En nuestra visión de fe, estos hechos hacen evidente que nos hemos alejado de Dios; lo vemos en el olvido de la verdad, el desprecio de la dignidad humana, la miseria y la inequidad crecientes, la pérdida del sentido de la vida, de la credibilidad y confianza necesarias para establecer relaciones sociales estables y duraderas.

En medio de esta crisis vemos con esperanza el despertar de la sociedad civil que, como nunca antes en los últimos años, se ha manifestado contra la corrupción, la impunidad y la complicidad de algunas autoridades. Creemos que es necesario pasar de las protestas a las propuestas. Que nadie esté como buitre esperando los despojos del país para quedar satisfecho. La vía pacífica, que privilegia el diálogo y los acuerdos transparentes, sin intereses ocultos, es la que asegura la participación de todos para edificar un país para todos.

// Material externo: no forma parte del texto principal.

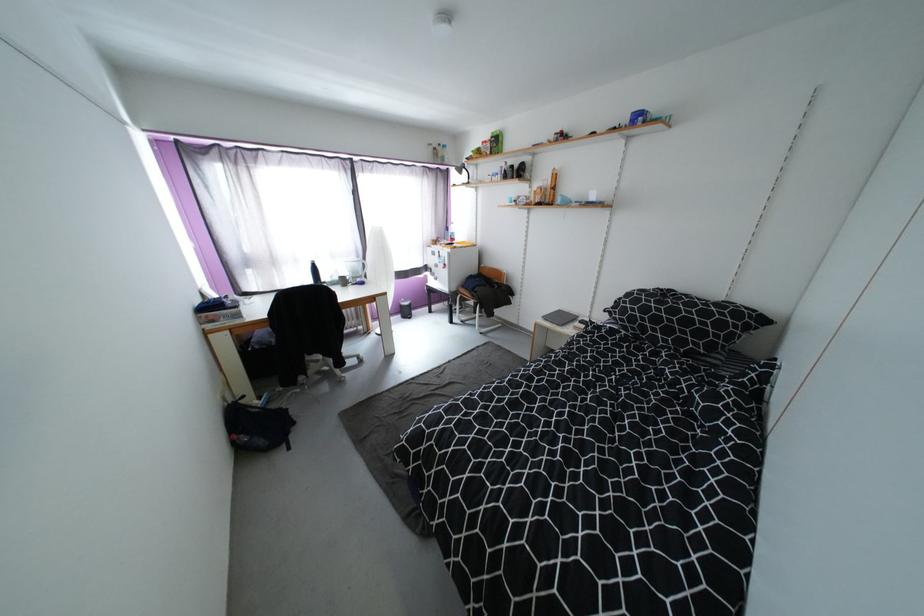
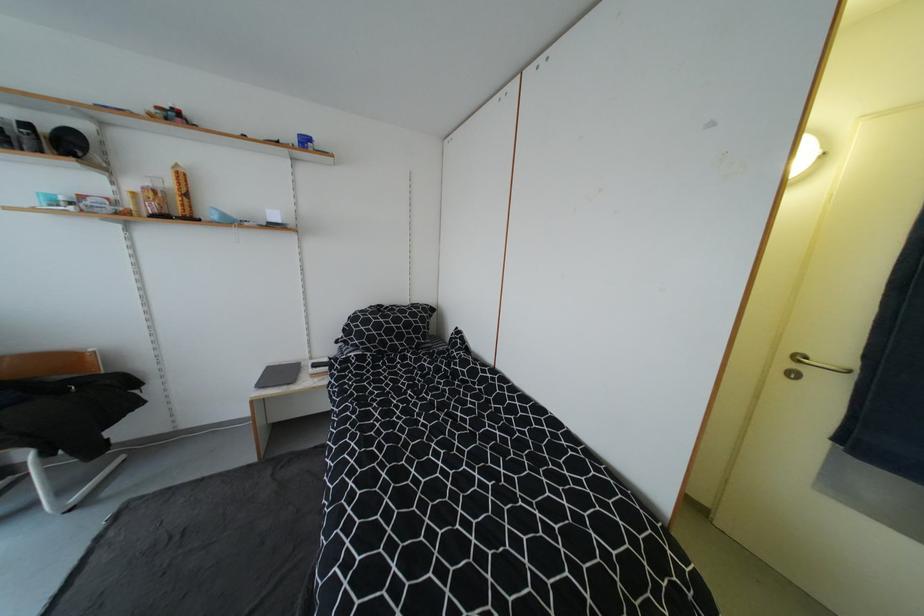
Locate, in the second image, the point that corresponds to (x=630, y=304) in the first image.

(362, 328)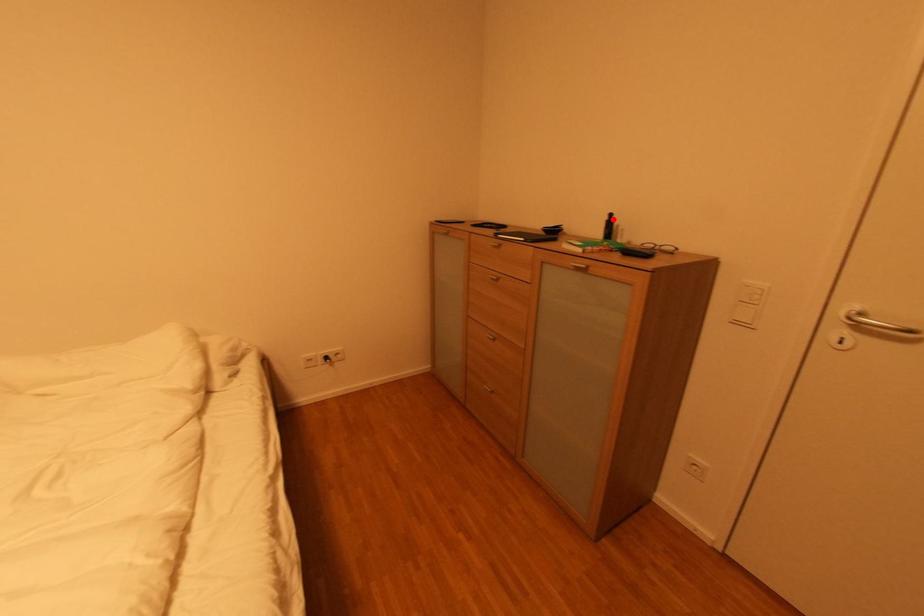
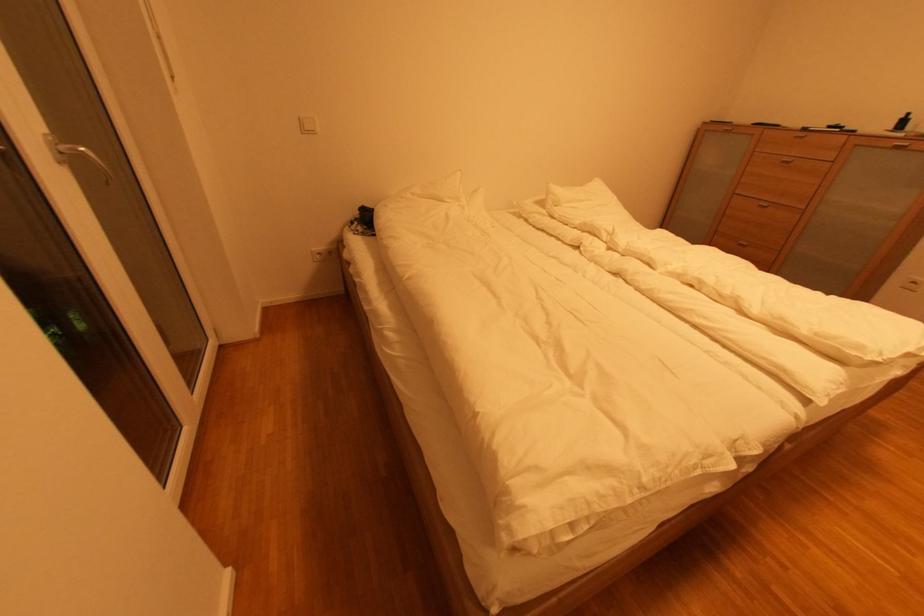
Question: A red point is marked in image1. In image2, is the corresponding 3D point closer to the camera or farther? Reply with the corresponding letter.

Choices:
 (A) The corresponding 3D point is closer.
 (B) The corresponding 3D point is farther.

Answer: (B)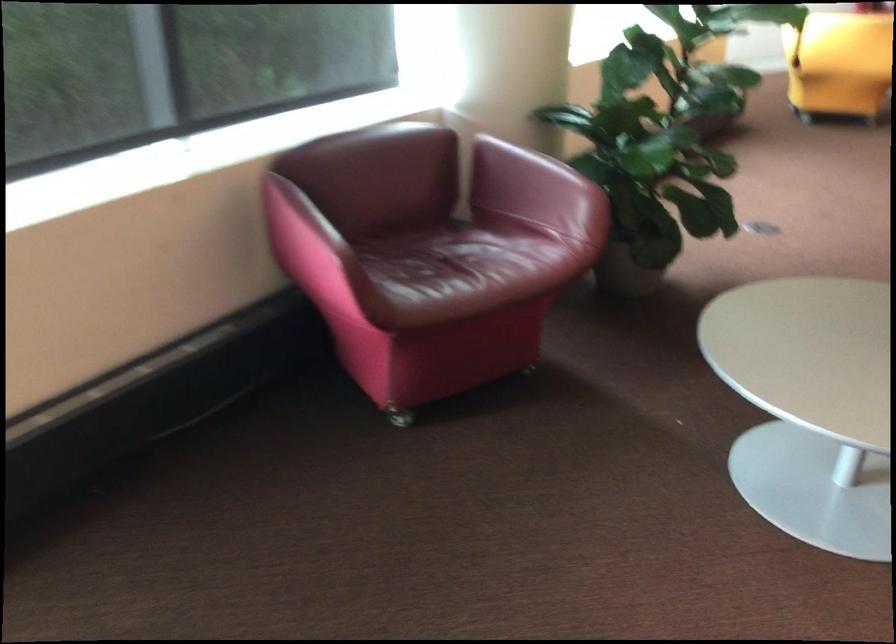
Describe the element at coordinates (426, 212) in the screenshot. Image resolution: width=896 pixels, height=644 pixels. I see `a chair caster wheel` at that location.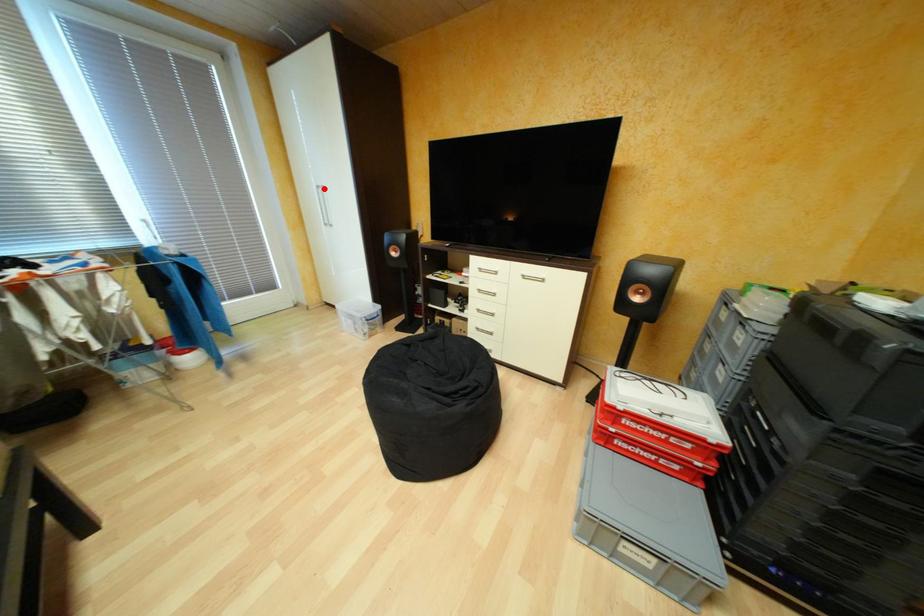
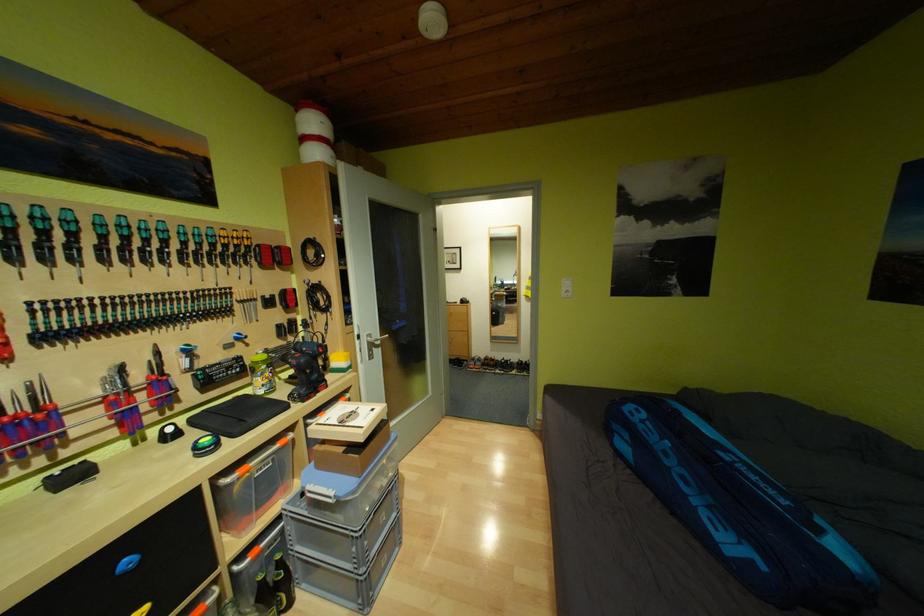
Question: I am providing you with two images of the same scene from different viewpoints. A red point is marked on the first image. Can you still see the location of the red point in image 2?

Choices:
 (A) Yes
 (B) No

Answer: (B)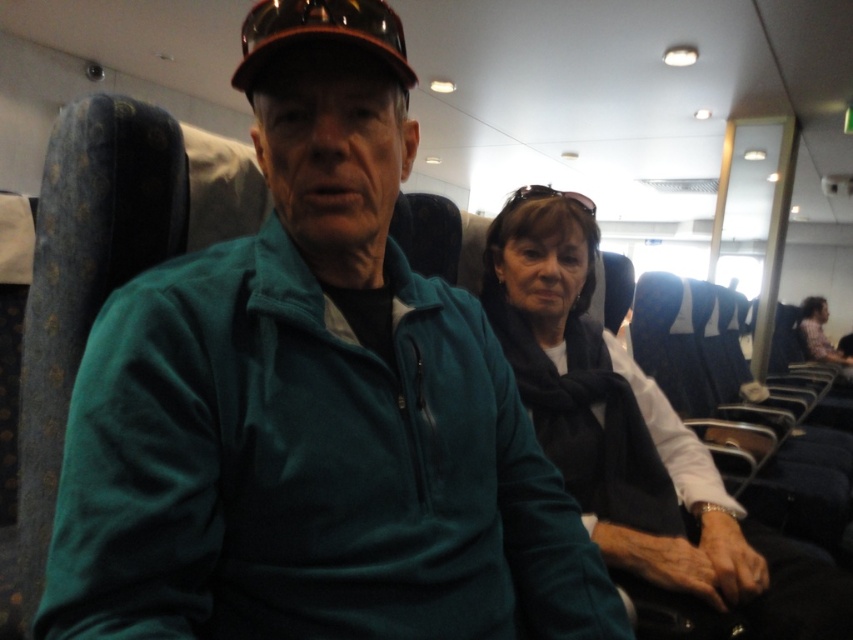
Question: Estimate the real-world distances between objects in this image. Which object is closer to the brown matte baseball cap at upper center?

Choices:
 (A) dark gray scarf at center
 (B) black fabric scarf at center

Answer: (B)

Question: Observing the image, what is the correct spatial positioning of black fabric scarf at center in reference to dark gray scarf at center?

Choices:
 (A) right
 (B) left

Answer: (B)

Question: Which object is closer to the camera taking this photo?

Choices:
 (A) black fabric scarf at center
 (B) brown matte baseball cap at upper center

Answer: (B)

Question: Is black fabric scarf at center behind dark gray scarf at center?

Choices:
 (A) yes
 (B) no

Answer: (B)

Question: Is brown matte baseball cap at upper center to the right of dark gray scarf at center from the viewer's perspective?

Choices:
 (A) yes
 (B) no

Answer: (B)

Question: Which point is closer to the camera taking this photo?

Choices:
 (A) (271, 36)
 (B) (140, 556)

Answer: (B)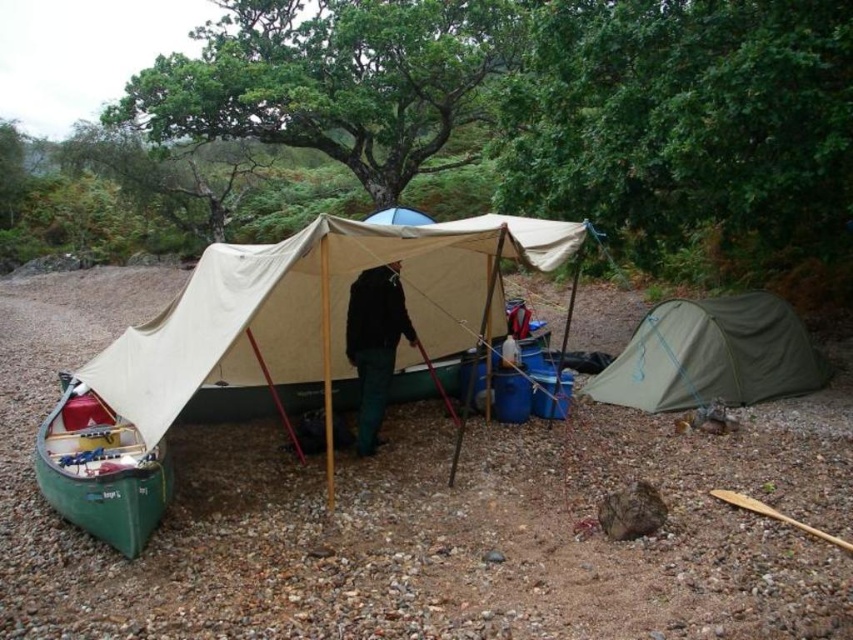
From the picture: You are setting up a campsite and need to access the items stored in the green matte canoe at lower left. However, there is a green fabric tent at lower right in the way. Based on the scene, can you easily reach the canoe without moving the tent?

The green fabric tent at lower right is above the green matte canoe at lower left. Since the tent is positioned above the canoe, you can still access the canoe without moving the tent as long as there is space underneath the tent.

You are planning to set up a tent in the camping area shown. You have a new tent that is the same size as the green matte canoe at lower left. Can your new tent fit in the space currently occupied by the green fabric tent at lower right?

The green fabric tent at lower right is bigger than the green matte canoe at lower left. Since your new tent is the same size as the canoe, it would fit in the space currently occupied by the green fabric tent at lower right because the existing space is larger.

You are a hiker who just arrived at the campsite and want to store your backpack in the closest available shelter. You have a backpack that is 1.2 meters wide. The green fabric tent at lower right and the black fabric jacket at center are both potential shelters. Which shelter can accommodate your backpack?

The green fabric tent at lower right is 3.44 meters away from the black fabric jacket at center. Since the backpack is 1.2 meters wide, the closest shelter would depend on proximity. However, the description only provides the distance between the two objects, not their individual distances from you. Therefore, it is unclear which shelter is closer to determine accommodation based on width alone.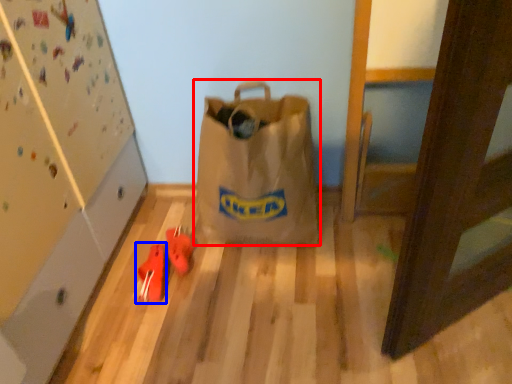
Question: Among these objects, which one is farthest to the camera, luggage and bags (highlighted by a red box) or footwear (highlighted by a blue box)?

Choices:
 (A) luggage and bags
 (B) footwear

Answer: (B)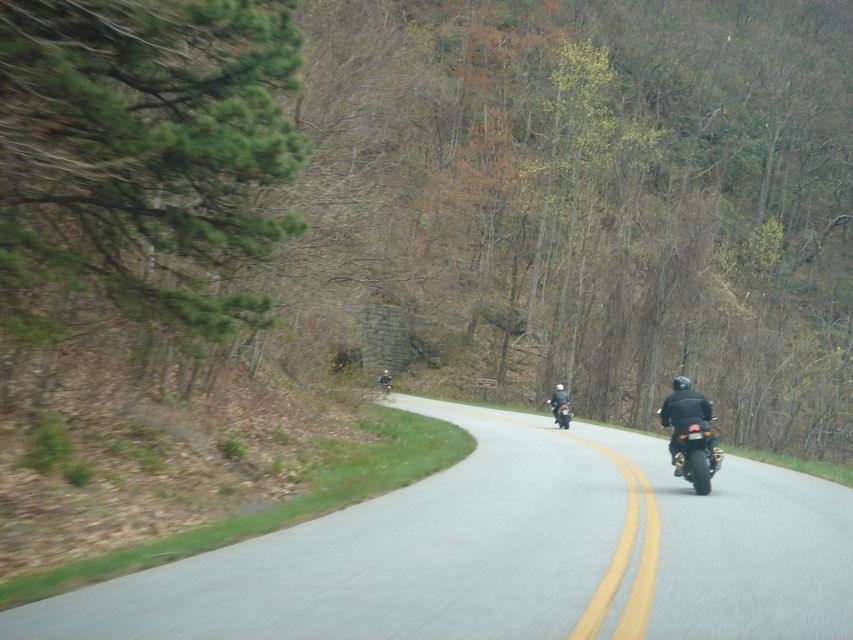
You are standing at the origin point in the image. Which direction should you walk to reach the gray asphalt road at center?

The gray asphalt road at center is located at coordinates approximately 0.866 on the x axis and 0.599 on the y axis. Since you are at the origin, you should move in the positive x and positive y directions to reach it.

You are a pedestrian standing on the gray asphalt road at center and want to cross to the shiny black motorcycle at right. Is there enough space between them for a 1.8 meter wide delivery cart to pass through?

The distance between the gray asphalt road at center and the shiny black motorcycle at right is 3.05 meters. Since the delivery cart is 1.8 meters wide, there is sufficient space for it to pass through.

You are a photographer positioned at the camera location. You want to take a photo of both the point at (x=550, y=531) and the point at (x=701, y=420). Which point will appear larger in the photo?

Point at (x=550, y=531) will appear larger in the photo because it is closer to the camera than point at (x=701, y=420).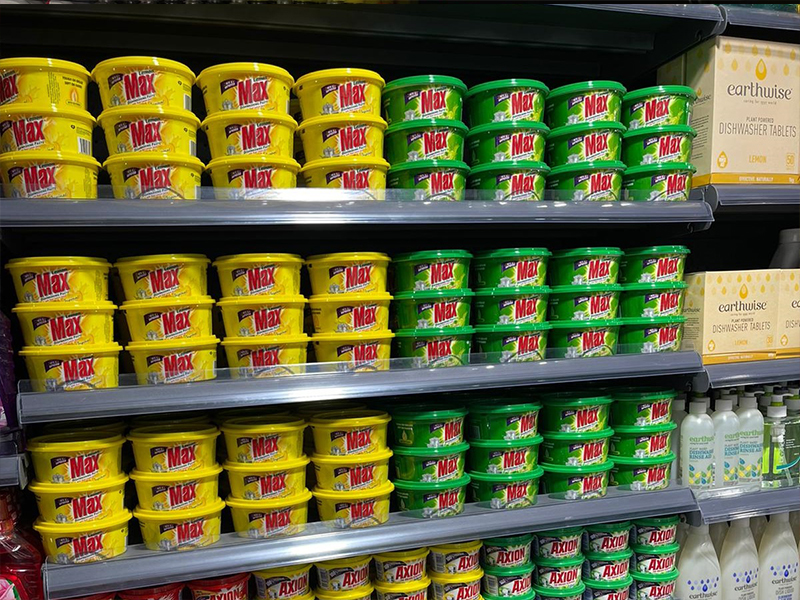
Where is `edge of shelf`? Image resolution: width=800 pixels, height=600 pixels. edge of shelf is located at coordinates (326, 528), (354, 388), (420, 209), (742, 191), (749, 375), (745, 504).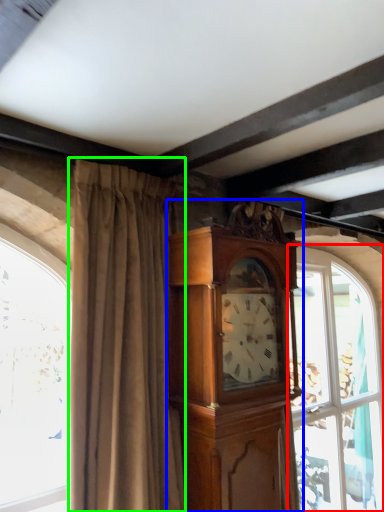
Question: Which object is positioned closest to window (highlighted by a red box)? Select from cabinetry (highlighted by a blue box) and curtain (highlighted by a green box).

Choices:
 (A) cabinetry
 (B) curtain

Answer: (A)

Estamos en un momento crítico. Nos jugamos una autentica democracia que garantice el fortalecimiento de las instituciones, el respeto de las leyes, y la educación, el trabajo y la seguridad de las nuevas generaciones, a las que no debemos negarles un futuro digno. Todos somos parte de la solución que reclama en nosotros mentalidad y corazón nuevos, para ser capaces de auténticas relaciones fraternas, de amistad sincera, de convivencia armónica, de participación solidaria. 

Nos vemos urgidos junto con los actores y responsables de la vida nacional a colaborar para superar las causas de esta crisis. Se necesita un orden institucional, leyes y administración de justicia que generen confianza. Es indispensable la participación de la ciudadanía para el bien común. Sin el  acompañamiento y la vigilancia por parte de la sociedad civil, el poder se queda en manos de pocos. 

Ante la situación que enfrentamos, los Obispos de México queremos unirnos a todos los habitantes de nuestra nación, en particular a aquellos que más sufren las consecuencias de la violencia, acompañándoles, en su dolor, a encontrar consuelo y a recuperar la esperanza. 

Jesucristo es nuestra paz. Él está presente en su Palabra, en la Eucaristía, en donde dos o más se reúnen en su nombre, en todo gesto de amor misericordioso y en el compromiso por construir la paz en la verdad y la justicia.

Con esta certeza, redoblaremos nuestro compromiso de formar, animar y motivar a nuestras comunidades diocesanas para acompañar espiritual y solidariamente a las víctimas de la violencia en todo el país. A colaborar con los procesos de reconciliación y búsqueda de paz. A respaldar los esfuerzos de la sociedad y sus instituciones a favor de un auténtico Estado de Derecho en México. A seguir comunicando el Evangelio a las familias y acompañar a sus miembros para que se alejen de la violencia y sean escuelas de reconciliación y justicia.

Agradecemos al Papa Francisco su cercanía y preocupación en estas circunstancias. Unidos a él, celebraremos el próximo 12 de diciembre la fiesta de Nuestra Señora de Guadalupe, haciendo una jornada de oración por la paz. Le pediremos su intercesión por la conversión de todos los mexicanos, particularmente la de quienes provocan sufrimiento y muerte. 

Que Santa María de Guadalupe, Madre del verdadero Dios por quien se vive, que reclama a sus hijos desaparecidos y ruega por la paz en México, interceda por nosotros para que una oleada de amor nos haga capaces reconstruir la sociedad dañada.